Uma concepção sistematizada da questão, eventualmente equilibrada, sem demérito ou desconsideração pelas várias Escolas que se têm dedicado à problemática a partir das mais variadas perspectivas, é a proposta por W. Burkert: «Um mito pode ser contado como um conto (Märchen), no entanto, diferencia-se dele pelo facto de, normalmente, não ser contado por si mesmo e já não significar nada, sobretudo, para as crianças» (Burkert, 1991: 17; e Burkert, 1979: 1-34; Rocha Pereira, 2005: 9-17). Sendo que, como nota ainda M. H. da Rocha Pereira, «no mito reflecte-se a polifacetada variedade da experiência humana, não redutível a um modelo único» (Rocha Pereira, 2005: 17). Se compararmos, porém, estas propostas com a que F. Vaz da Silva faz para o conto tradicional, as dúvidas acerca da distinção persistem: «Os contos tradicionais ditos maravilhosos, ou de fadas, são narrativas que descrevem as tribulações da alma humana como quem fala de outra coisa. Dirigem-se às preocupações dos seus auditores e leitores em linguagem figurada, aludem aos interesses das pessoas como quem conta fantasias. Por isso perduram no tempo e adaptam-se incessantemente a novas condições: das tradições orais de antanho, os contos passaram para a literatura, os filmes e a Internet.» (Vaz da Silva, 2011: 9; cf. Vaz da Silva, 2002).

§

:: Enunciado da tarefa A ::
Selecione e copie todas as linhas dos registros que contêm a sequência "qUnion", diferenciando maiúsculas de minúsculas.
O texto e os registros não têm relação nenhuma entre si.

:: Registros para processar ::
§

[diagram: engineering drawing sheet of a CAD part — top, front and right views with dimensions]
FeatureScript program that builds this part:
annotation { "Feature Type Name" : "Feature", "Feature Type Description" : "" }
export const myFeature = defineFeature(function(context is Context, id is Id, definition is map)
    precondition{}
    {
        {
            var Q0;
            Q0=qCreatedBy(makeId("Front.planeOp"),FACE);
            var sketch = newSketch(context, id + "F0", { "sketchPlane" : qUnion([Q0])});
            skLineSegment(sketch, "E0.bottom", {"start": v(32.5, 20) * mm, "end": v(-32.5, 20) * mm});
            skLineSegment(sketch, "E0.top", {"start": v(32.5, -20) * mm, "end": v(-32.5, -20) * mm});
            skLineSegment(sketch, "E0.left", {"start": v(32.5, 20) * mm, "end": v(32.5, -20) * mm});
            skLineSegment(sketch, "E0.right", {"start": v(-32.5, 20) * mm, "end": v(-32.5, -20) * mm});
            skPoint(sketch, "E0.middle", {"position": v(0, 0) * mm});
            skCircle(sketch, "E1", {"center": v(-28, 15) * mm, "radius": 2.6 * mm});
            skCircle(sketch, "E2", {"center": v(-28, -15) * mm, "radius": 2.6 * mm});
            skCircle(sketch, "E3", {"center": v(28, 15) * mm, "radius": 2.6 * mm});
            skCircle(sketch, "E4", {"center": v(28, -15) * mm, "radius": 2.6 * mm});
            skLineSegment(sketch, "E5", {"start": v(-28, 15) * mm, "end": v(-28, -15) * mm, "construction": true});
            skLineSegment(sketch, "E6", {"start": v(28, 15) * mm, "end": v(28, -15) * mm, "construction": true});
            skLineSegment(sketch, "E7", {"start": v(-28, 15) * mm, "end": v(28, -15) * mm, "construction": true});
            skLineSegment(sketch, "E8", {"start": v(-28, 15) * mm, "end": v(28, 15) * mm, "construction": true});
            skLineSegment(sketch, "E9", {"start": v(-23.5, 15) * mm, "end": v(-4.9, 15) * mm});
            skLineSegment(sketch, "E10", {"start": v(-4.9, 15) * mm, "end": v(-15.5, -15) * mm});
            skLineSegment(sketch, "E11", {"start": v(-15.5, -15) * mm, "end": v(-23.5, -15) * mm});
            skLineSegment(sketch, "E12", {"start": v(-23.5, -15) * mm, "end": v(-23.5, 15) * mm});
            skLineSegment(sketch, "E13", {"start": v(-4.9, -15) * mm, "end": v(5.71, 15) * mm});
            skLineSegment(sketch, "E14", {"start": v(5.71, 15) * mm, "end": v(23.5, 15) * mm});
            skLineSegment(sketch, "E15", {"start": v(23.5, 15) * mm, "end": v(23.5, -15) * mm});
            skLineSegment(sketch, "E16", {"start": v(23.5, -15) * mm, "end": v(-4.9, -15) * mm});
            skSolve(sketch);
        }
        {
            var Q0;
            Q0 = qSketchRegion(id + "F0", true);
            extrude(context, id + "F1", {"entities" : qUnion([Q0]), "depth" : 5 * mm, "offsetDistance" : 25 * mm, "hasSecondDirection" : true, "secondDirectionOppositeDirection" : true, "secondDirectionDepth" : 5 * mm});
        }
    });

§

:: Enunciado da tarefa B ::
Prossiga, por favor, o texto sobre a distinção entre mito e conto tradicional a partir do ponto em que ele termina.

:: Resultado final A ::
            var sketch = newSketch(context, id + "F0", { "sketchPlane" : qUnion([Q0])});
            extrude(context, id + "F1", {"entities" : qUnion([Q0]), "depth" : 5 * mm, "offsetDistance" : 25 * mm, "hasSecondDirection" : true, "secondDirectionOppositeDirection" : true, "secondDirectionDepth" : 5 * mm});

:: Resultado final B ::
A propósito de uma comparação circunstancial entre o mito de Édipo e o conto da Branca de Neve, refere V. Jabouille: «É como a história da Branca de Neve. E é intencionalmente que refiro a história da Branca de Neve, porque o conto popular tem uma estrutura idêntica à do mito e as semelhanças são evidentes neste caso concreto. Édipo é abandonado – como a Branca de Neve, repito, que também devia ser morta –, mas não morre...» (Jabouille, 1993: 20). Na verdade, as associações que podemos encontrar na bibliografia de Jabouille vão bem mais além. Ao referir-se a um simpósio que em 1979 decorreu em Córdova, e que reuniu aqueles a quem o autor chama de «homens da “ciência e do imaginário”», nota Jabouille que «o elemento de aproximação foi o mito ou, numa perspectiva mais ampla, o simbolismo ou o imaginário, materializado por aquele conjunto de imagens e de associações imaginárias que são património de todos nós e através dos quais podemos construir, podemos trabalhar e inventar.» (Jabouille, 1993: 19). Ora, cremos poder dizer que o mesmo tipo de reflexão pode ser feito a propósito do conto reconhecido como Märchen, o que, uma vez mais, só complica o problema e o mantém longe de ser categorizado e definido de uma forma clara e inequívoca.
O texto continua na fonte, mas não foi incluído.